NAVARCH 320 (MECHENG 320). Introduction to Fluid Mechanics
Prerequisite: [MATH 215 or 255 or 285; (C or better, No OP/F)] AND [MECHENG 235 or NAVARCH 235 & MECHENG 240; (C or better, No OP/F)] AND [Fewer than 2 previous elections of MECHENG 320 (incl. grades of W & I)]. Mechanical Engineering Majors must take MECHENG 235 as a part of their major requirements. (3 credits)
Fluid statics; conservation of mass, momentum and energy in fixed and moving control volumes; steady and unsteady Bernoulli’s equation; differential analysis of fluid flow; dimensional analysis and similitude; laminar and turbulent flow; boundary layers; lift and drag; applications to mechanical, marine, biological, environmental, and micro-fluidic systems. CourseProfile (ATLAS)

NAVARCH 321. Marine Hydrodynamics
Prerequisite: None. Advisory Prerequisite: NAVARCH 320 or MECHENG 320 or equivalent. (4 credits)
Ideal and viscous fluid theory applied to marine systems. Ship resistance components. Resistance prediction from model testing and standard series. Two-dimensional and three-dimensional airfoil theory. Propeller geometry, design and matching. Hull-propeller interaction, propeller charts, powering prediction. Unsteady marine hydrodynamics: free surface flow, wave loads, seakeeping and transport of pollutants. CourseProfile (ATLAS)

NAVARCH 331. Marine Power and Energy I
Advisory Prerequisite: PHYS 240 (“C” or better). (3 credits)
Marine electrical power and energy systems. AC and DC power networks, analysis techniques and transformations. Principles, characteristics, and properties of power converters, transformers, and DC AC motors. Shipboard energy storage systems. Basic control theory. Power and energy system modeling and control. Design of boat and ship electric power systems. CourseProfile (ATLAS)

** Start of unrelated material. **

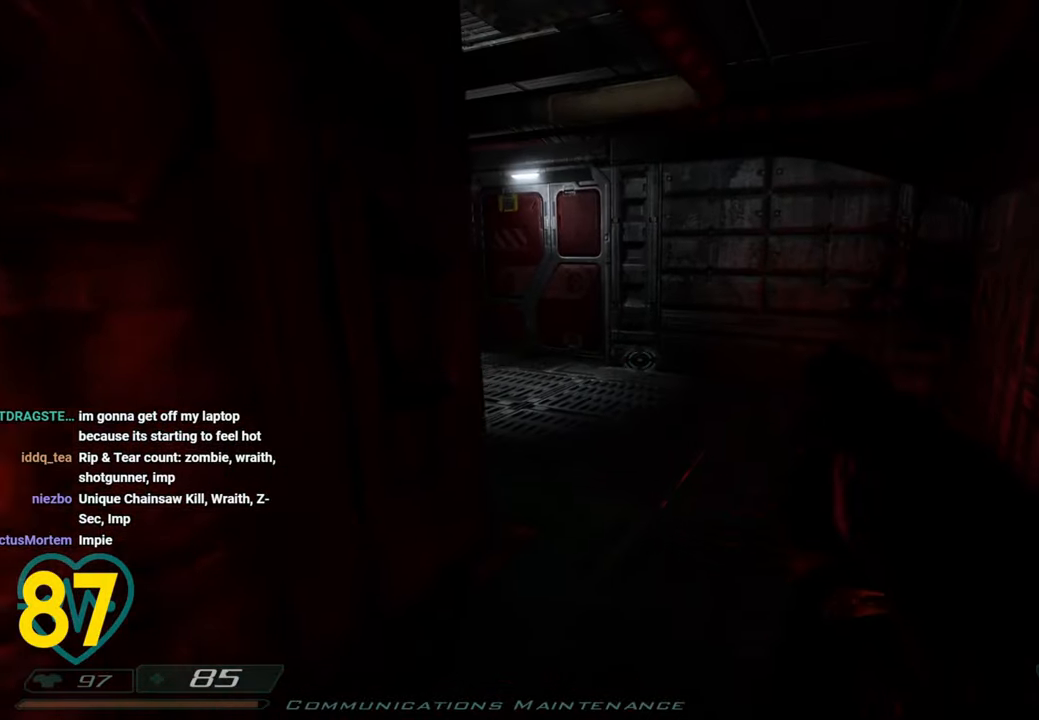
{"keys": ["d", "shift", "w"], "mouse": [], "mouse_move": "still", "events": [[33, "d", "down"]]}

NAVARCH 332. Marine Power and Energy II
Advisory Prerequisite: NAVARCH 331, NAVARCH 235 or ME 235, co-requisite: NAVARCH 321. (4 credits)
Marine diesel engines, steam turbines, gas turbines, combined plants. Fuels, emissions. Mechanical power transmission, reduction gears. Electrical power generation, transmission and distribution. Propeller selection and engine-propeller matching. System reliability, design of mechanical, integrated electric and hybrid propulsion systems. Boat and ship auxiliary systems. Marine engineering systems design project. CourseProfile (ATLAS)

NAVARCH 340. Marine Dynamics I
Prerequisite: MECHENG 240. (4 credits)
Structural vibration; one and multi-degree of freedom models. Forced steady state response. Fourier series; definition and application to frequency response. Introduction to random processes and applications in linear systems. Rigid body motion of floating structures. Sea wave excitation. Hydrodynamic added mass and damping; anti-roll tanks. Ship maneuvering; directional stability and steady turning. CourseProfile (ATLAS)

NAVARCH 370. Conceptual Vessel/Platform Design 
Advisory Prerequisite: NAVARCH 270; Co-requisite: NAVARCH 321. (3 credits)
Small teams will design a small planning vessel and an offshore platform to understand design interdependencies. Preliminary design methods for sizing, powering, performance and form for planning hulls and floating offshore structures. CourseProfile (ATLAS)

400 Level Courses

NAVARCH 401. Small Craft Design
Prerequisite: preceded or accompanied by NAVARCH 321 and NAVARCH 340. (4 credits)
Hydrodynamics of small high-speed craft including planing hulls, air cushion vehicles, surface effect ships and catamarans. Theoretical and empirical methods for resistance propulsion and attitude prediction. Nonlinear dynamics and stability of high-speed marine vehicles. Effect of hull form on resistance and dynamic performance. Structural design considerations including bottom plating strength and frame loading. Discussion of various types of framing. Material choices. CourseProfile (ATLAS)

NAVARCH 403. Sailing Craft Design Principles
Prerequisite: preceded or accompanied by NAVARCH 321. (3 credits)
Forces and moments acting on a sailing yacht. Speed polar diagrams. Two- and three-dimensional airfoil theory. Application to keel and rudder design. Yacht model testing. Delft Standard Series for prediction of hydrodynamic performance. Aerodynamics of yacht sails. Sail force coefficients. Velocity Prediction Program. Rigging design and analysis. Yacht racing rules. CourseProfile (ATLAS)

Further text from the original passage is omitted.